Thursday, October 30, 2008

Ga. Tech coach: Shorter season sensible

Just when you think you’ve heard it all, a college basketball coach offers to give back a portion of his salary.

Georgia Tech coach Paul Hewitt said he’d do it if the NCAA would shorten the college basketball season. It starts Nov. 10 in the ACC with Presbyterian at Duke.

Hewitt would prefer to start after Thanksgiving and play fewer games.

“You want to pro-rate my salary, go ahead,” Hewitt said. “I would do it tomorrow. Because it just puts a lot of stress on our guys.”

In 2006, the NCAA approved a 27-game regular-season schedule, plus an "exempt" tournament that can be up to four games. Teams that don't play an exempt tournament can play 29 regular-season games. Previously, teams played a 26-game regular season and were limited to two exempt tournaments in a four-year period. Now teams can play 31 games every season.

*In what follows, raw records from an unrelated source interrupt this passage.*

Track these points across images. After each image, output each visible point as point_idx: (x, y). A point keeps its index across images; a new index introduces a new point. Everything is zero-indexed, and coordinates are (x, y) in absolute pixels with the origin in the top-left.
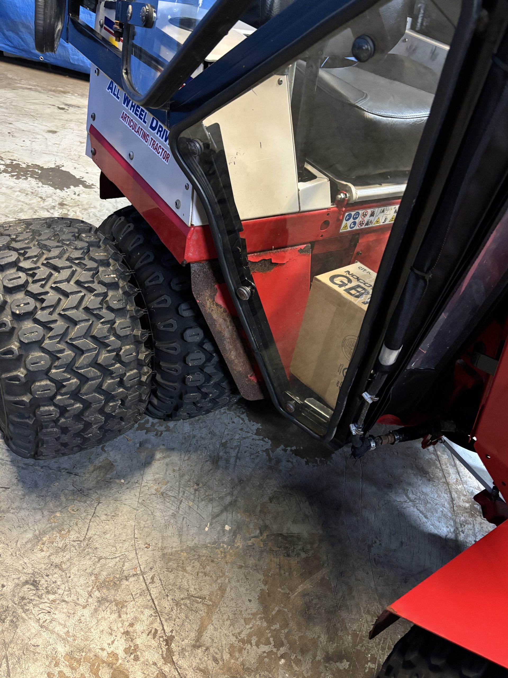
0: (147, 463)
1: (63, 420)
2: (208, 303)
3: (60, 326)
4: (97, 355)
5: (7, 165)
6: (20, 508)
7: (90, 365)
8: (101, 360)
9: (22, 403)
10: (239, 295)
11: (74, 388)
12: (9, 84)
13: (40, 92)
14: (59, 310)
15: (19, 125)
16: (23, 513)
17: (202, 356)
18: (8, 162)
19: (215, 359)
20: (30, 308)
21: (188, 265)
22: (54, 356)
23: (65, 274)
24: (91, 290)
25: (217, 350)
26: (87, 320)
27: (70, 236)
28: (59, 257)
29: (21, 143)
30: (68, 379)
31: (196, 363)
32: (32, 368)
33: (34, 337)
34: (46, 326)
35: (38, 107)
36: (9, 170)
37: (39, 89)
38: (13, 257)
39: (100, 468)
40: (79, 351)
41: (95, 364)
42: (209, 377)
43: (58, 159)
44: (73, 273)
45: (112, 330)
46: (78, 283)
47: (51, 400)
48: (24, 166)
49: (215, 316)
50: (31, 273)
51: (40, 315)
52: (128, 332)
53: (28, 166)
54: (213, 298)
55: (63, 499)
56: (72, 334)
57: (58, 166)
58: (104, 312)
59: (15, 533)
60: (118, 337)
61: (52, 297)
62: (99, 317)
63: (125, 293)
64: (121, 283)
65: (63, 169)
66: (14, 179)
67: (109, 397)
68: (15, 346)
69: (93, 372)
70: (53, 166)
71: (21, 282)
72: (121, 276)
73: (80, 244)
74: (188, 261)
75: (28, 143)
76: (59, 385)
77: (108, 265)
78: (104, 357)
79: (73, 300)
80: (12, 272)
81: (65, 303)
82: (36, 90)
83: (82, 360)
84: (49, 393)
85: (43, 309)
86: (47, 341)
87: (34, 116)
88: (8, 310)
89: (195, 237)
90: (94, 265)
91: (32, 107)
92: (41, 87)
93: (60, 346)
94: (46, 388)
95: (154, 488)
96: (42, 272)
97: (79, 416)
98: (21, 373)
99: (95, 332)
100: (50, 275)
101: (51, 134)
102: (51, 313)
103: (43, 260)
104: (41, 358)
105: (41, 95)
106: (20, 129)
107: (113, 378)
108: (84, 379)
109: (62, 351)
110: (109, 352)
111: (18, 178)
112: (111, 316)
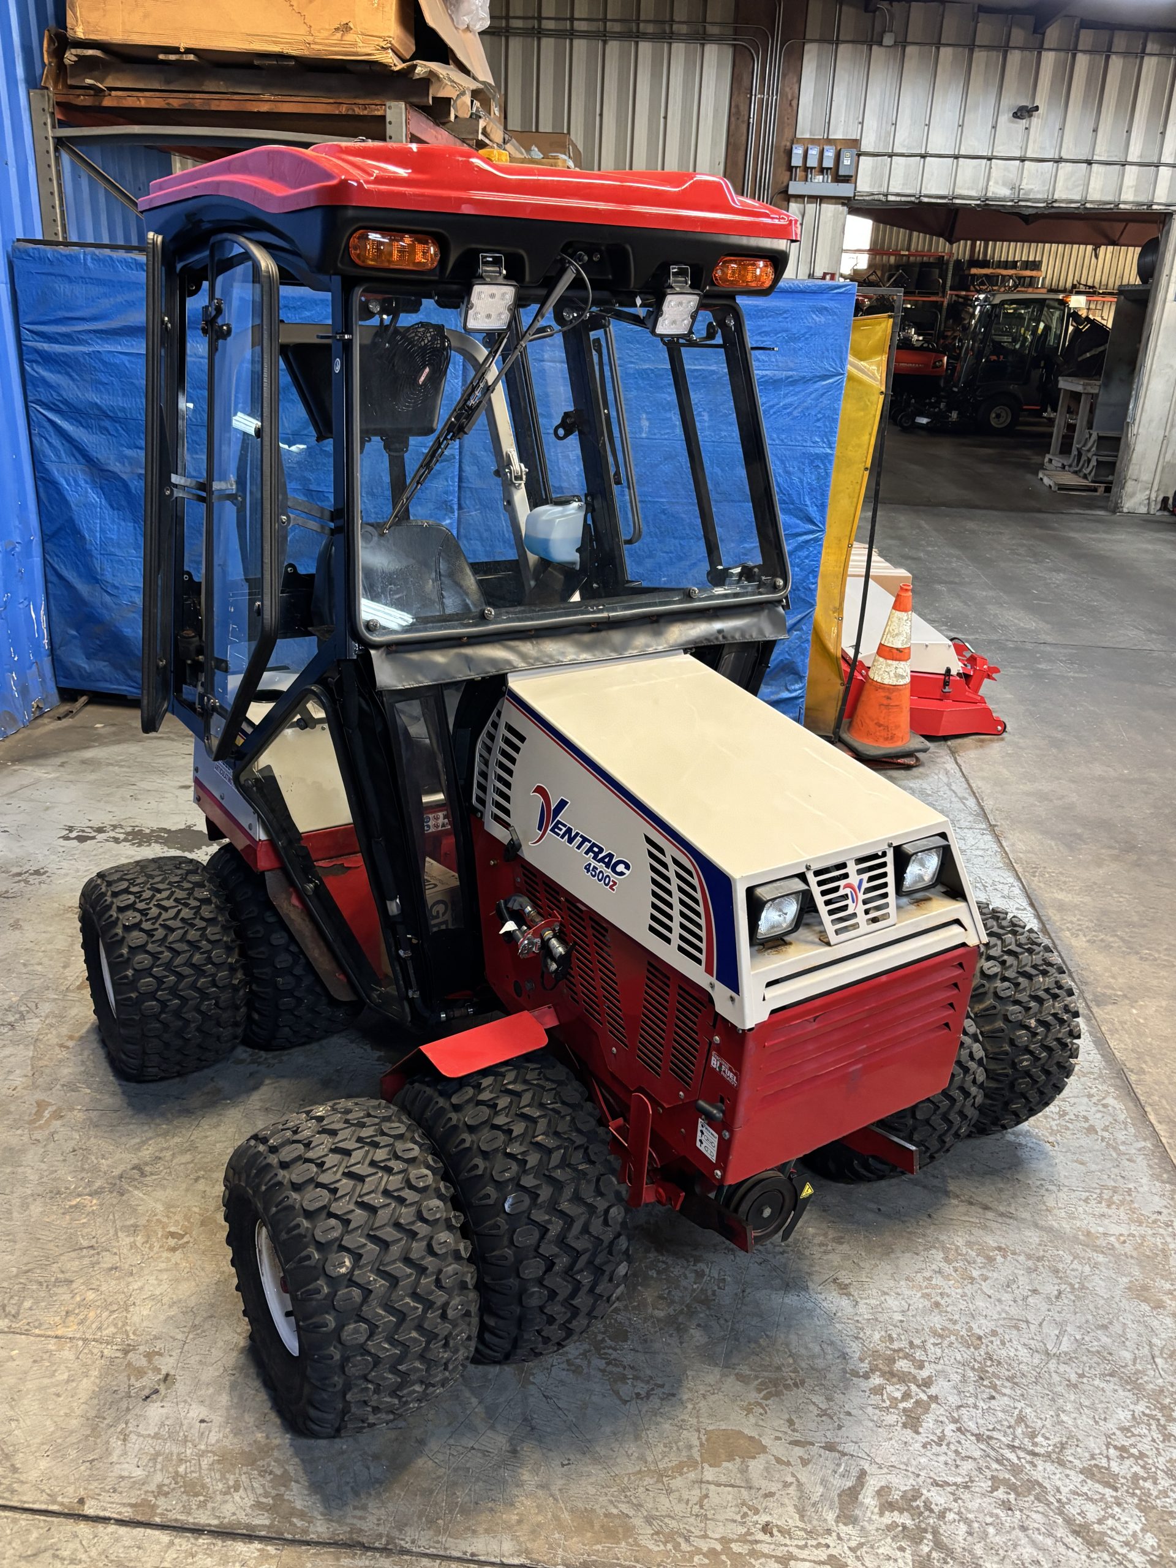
0: (256, 1088)
1: (164, 1016)
2: (285, 905)
3: (160, 933)
4: (191, 956)
5: (128, 834)
6: (128, 1124)
7: (184, 965)
8: (194, 960)
9: (133, 1019)
10: (305, 889)
11: (172, 984)
12: (133, 735)
13: (173, 740)
14: (160, 921)
15: (144, 785)
16: (131, 1127)
17: (290, 959)
18: (129, 829)
19: (303, 961)
20: (137, 920)
21: (263, 873)
22: (155, 956)
23: (165, 894)
24: (186, 905)
25: (302, 952)
26: (182, 928)
27: (171, 867)
28: (162, 882)
29: (147, 806)
30: (167, 977)
31: (284, 965)
32: (138, 967)
33: (139, 942)
34: (150, 933)
35: (169, 759)
36: (130, 838)
37: (172, 736)
38: (125, 885)
39: (208, 1093)
40: (177, 953)
41: (189, 963)
42: (299, 979)
43: (189, 818)
44: (172, 893)
45: (203, 936)
46: (176, 900)
47: (152, 996)
48: (148, 831)
49: (293, 916)
50: (144, 913)
51: (150, 947)
52: (217, 937)
53: (153, 831)
54: (289, 899)
55: (169, 1116)
56: (171, 939)
57: (190, 827)
58: (197, 921)
59: (124, 1139)
60: (209, 941)
61: (154, 911)
62: (192, 925)
63: (217, 907)
64: (214, 900)
65: (195, 828)
66: (135, 848)
67: (204, 995)
68: (125, 951)
69: (186, 971)
70: (183, 827)
71: (130, 902)
72: (215, 894)
73: (179, 872)
74: (261, 869)
75: (154, 804)
76: (160, 980)
77: (204, 886)
78: (197, 958)
79: (172, 913)
80: (124, 896)
81: (165, 915)
82: (169, 739)
83: (179, 960)
84: (151, 988)
85: (147, 920)
86: (150, 945)
87: (162, 772)
88: (120, 925)
89: (264, 849)
90: (190, 886)
91: (160, 761)
92: (175, 733)
93: (160, 949)
94: (148, 985)
95: (258, 1105)
96: (147, 894)
97: (177, 1014)
98: (130, 973)
99: (189, 937)
100: (160, 914)
101: (184, 790)
102: (153, 924)
103: (149, 886)
104: (145, 959)
105: (175, 743)
106: (144, 790)
107: (206, 977)
108: (180, 977)
109: (162, 953)
110: (202, 953)
111: (140, 845)
112: (204, 924)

Hewitt said the extra games increase pressure on young men who already are struggling to manage challenging academic and athletic responsibilities.

“I do find it interesting that we talk out of both sides of our mouth about the need to graduate and the need to make sure the grades are good,” Hewitt said. “And we keep increasing the standards, but we don’t give the kids any more time to be successful.”

Following Georgia Tech’s run to the 2004 NCAA championship game, Hewitt emerged as one of college basketball’s most passionate reformers. He is the only Division I coach on a coalition of experts from across the basketball landscape who have begun an initiative to improve youth basketball in the United States.

He is a member of the NCAA’s Academic Enhancement Group, which is attempting to develop strategies to improve classroom performance in men’s basketball.

Shortening the schedule is one strategy that he believes makes sense.

“We’re putting the kids in a very, very tough spot with the amount of class time we ask them to miss,” Hewitt said. “We really infringe on their preparation time for first-semester final exams.”